Nearly 20 people showed up or spoke via Zoom during public comment in favor of revoking the permit, including one Junction City Elementary student as well as Christine Camara, the school’s superintendent and principal.

“If you do not revoke this permit you will be putting our community at risk. You will be allowing dangerous semi-truck traffic along our students’ route to school… You will be allowing the noise and truck traffic to disrupt our students’ learning,” Camara said.

“If you have any concerns for the safety and well being of our students and our community you will revoke the permit…. and end the Trinity Sand and Gravel operations,” she said.

Attorney for Trinity Sand and Gravel, Jeff Swanson, conceded that some infractions may have occurred depending on interpretations of the original Conditional Use Permit, but that efforts had been made to remedy them and that modification of the permit was preferable to revocation.

With public comment complete, the commission spoke only briefly before voting to revoke the permit for a second time. Commissioner McHugh, who also shared that this would be his last commission meeting before resigning, gave his opinion.

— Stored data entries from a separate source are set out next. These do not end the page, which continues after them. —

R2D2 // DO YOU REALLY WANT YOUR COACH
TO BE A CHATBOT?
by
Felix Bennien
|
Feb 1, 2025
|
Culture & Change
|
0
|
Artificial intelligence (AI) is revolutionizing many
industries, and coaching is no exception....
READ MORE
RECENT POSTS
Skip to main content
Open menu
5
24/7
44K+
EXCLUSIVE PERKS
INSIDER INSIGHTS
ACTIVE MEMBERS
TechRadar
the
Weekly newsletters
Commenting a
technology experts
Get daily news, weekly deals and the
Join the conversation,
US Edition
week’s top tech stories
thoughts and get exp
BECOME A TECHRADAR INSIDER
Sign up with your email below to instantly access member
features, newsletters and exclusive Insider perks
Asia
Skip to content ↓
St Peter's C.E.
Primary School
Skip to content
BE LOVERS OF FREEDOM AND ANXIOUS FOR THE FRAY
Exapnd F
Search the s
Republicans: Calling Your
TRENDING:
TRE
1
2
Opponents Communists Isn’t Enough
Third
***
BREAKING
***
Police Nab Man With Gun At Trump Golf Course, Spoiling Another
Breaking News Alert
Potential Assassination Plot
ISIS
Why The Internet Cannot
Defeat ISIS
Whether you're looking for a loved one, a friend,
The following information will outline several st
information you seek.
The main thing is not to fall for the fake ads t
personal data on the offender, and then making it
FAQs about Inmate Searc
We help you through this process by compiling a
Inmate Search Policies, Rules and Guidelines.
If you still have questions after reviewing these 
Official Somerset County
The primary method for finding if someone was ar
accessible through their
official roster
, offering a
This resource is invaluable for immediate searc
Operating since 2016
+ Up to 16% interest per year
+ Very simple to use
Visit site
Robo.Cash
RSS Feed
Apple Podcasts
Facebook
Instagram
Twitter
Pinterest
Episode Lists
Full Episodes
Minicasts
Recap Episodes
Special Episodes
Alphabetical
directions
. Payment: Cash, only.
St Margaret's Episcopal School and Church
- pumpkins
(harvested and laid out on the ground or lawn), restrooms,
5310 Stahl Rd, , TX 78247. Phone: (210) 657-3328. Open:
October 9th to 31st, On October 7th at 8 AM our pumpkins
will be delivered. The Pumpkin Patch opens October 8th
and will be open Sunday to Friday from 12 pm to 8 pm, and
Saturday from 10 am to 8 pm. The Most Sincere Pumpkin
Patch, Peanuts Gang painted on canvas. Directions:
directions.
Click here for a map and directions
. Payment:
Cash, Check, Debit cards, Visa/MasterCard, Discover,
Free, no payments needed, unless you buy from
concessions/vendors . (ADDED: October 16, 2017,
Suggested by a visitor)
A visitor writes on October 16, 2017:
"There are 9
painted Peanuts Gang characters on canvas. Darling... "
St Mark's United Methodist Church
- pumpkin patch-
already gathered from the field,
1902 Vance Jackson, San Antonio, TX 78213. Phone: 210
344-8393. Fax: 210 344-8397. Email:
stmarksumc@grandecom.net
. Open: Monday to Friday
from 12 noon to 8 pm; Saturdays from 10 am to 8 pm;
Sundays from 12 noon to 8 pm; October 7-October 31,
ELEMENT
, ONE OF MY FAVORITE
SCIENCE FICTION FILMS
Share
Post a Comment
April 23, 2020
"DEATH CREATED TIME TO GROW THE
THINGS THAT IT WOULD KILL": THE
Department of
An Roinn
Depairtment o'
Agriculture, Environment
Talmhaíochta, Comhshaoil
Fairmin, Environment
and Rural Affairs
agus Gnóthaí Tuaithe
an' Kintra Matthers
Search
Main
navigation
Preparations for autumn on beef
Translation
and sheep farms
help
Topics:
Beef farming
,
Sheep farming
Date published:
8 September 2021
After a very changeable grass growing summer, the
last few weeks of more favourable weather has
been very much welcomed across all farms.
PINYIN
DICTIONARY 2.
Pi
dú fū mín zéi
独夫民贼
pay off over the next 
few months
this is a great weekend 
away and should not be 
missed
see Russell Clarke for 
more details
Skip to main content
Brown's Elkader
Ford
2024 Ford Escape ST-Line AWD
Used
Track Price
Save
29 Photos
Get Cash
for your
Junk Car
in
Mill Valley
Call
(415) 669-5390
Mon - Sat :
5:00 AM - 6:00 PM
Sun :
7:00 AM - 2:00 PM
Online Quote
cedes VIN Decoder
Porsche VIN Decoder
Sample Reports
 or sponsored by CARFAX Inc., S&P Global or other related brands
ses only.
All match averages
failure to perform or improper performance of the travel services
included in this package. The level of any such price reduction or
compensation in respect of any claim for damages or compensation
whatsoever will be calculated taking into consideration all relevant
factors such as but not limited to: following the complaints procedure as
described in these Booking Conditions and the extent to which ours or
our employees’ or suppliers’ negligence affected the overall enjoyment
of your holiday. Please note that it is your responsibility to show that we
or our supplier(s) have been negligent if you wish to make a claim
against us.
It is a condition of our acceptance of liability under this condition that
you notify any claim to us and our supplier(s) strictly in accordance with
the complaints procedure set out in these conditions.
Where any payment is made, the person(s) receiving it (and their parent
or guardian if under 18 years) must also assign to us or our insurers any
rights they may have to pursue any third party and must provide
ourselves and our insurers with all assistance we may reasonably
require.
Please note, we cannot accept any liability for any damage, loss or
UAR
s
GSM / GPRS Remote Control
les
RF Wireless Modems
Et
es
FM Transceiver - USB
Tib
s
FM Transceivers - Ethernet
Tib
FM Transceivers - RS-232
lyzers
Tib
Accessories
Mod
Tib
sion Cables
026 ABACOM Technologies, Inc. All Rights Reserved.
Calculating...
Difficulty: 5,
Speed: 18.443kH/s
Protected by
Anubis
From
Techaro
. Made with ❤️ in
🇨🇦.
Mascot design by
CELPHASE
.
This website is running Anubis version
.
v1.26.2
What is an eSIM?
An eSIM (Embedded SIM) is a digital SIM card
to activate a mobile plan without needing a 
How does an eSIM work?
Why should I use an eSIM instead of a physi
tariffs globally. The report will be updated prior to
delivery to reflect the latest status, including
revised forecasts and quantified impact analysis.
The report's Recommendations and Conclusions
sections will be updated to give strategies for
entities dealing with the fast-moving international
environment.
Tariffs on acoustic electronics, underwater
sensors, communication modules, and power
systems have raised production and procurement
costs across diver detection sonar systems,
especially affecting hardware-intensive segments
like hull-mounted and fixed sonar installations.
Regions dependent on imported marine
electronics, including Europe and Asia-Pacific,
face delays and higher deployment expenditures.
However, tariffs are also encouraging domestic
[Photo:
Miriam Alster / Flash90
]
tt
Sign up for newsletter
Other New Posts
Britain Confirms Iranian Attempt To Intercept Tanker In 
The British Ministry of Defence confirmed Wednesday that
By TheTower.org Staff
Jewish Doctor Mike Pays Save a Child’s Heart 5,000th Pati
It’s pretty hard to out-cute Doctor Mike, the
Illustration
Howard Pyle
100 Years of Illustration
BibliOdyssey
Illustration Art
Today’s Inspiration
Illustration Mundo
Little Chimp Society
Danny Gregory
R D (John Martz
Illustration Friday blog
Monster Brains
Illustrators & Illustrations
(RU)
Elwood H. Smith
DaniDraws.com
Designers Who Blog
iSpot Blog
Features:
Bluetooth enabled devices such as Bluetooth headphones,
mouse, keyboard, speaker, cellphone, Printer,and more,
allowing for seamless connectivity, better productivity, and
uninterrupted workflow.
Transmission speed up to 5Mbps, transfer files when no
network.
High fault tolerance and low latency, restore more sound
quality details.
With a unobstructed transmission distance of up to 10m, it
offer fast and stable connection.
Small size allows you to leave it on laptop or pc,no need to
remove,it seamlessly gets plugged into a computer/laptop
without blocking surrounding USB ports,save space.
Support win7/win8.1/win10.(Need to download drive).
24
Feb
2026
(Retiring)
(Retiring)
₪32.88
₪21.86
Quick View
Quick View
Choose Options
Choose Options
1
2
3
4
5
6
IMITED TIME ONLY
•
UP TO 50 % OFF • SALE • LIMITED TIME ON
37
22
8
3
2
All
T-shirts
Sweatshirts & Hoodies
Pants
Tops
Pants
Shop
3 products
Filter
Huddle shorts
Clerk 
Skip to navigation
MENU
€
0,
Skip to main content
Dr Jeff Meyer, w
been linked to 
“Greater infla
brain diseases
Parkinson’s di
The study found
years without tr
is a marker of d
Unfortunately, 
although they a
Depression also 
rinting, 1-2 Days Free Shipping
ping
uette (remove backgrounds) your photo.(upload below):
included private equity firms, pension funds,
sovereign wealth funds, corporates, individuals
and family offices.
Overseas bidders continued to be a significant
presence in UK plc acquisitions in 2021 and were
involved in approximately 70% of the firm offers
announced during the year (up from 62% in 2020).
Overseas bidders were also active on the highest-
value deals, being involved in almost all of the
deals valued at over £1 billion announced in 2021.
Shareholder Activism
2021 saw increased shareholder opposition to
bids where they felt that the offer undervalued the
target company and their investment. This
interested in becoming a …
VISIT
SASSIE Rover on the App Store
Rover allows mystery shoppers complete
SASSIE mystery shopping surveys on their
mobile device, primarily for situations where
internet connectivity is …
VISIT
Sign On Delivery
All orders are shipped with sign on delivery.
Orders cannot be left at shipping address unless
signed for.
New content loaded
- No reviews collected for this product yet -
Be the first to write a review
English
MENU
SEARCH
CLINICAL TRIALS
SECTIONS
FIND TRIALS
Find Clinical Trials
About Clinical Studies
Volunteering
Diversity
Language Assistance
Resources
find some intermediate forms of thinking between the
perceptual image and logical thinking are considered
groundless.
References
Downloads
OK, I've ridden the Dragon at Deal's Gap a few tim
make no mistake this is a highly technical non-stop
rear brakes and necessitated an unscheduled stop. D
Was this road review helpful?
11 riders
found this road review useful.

“Violations withstanding,” McHugh said. “Having read through all of this stuff… Having thought it all through again, this has so far outgrown what was originally planned. It’s not a modification of the permit. It’s a new CEQA. New permit.”

The commission then voted 4-0 to revoke the permit with commissioner McIntosh recused.

With the appeal having been sent back to the Planning Commission by the Board of Supervisors with no other formal ruling from the board, Trinity Sand and Gravel can legally appeal the Planning Commission’s decision once again back to the board.

Trinity Sand and Gravel was unable to be reached before printing for comment as to if they may pursue a second appeal.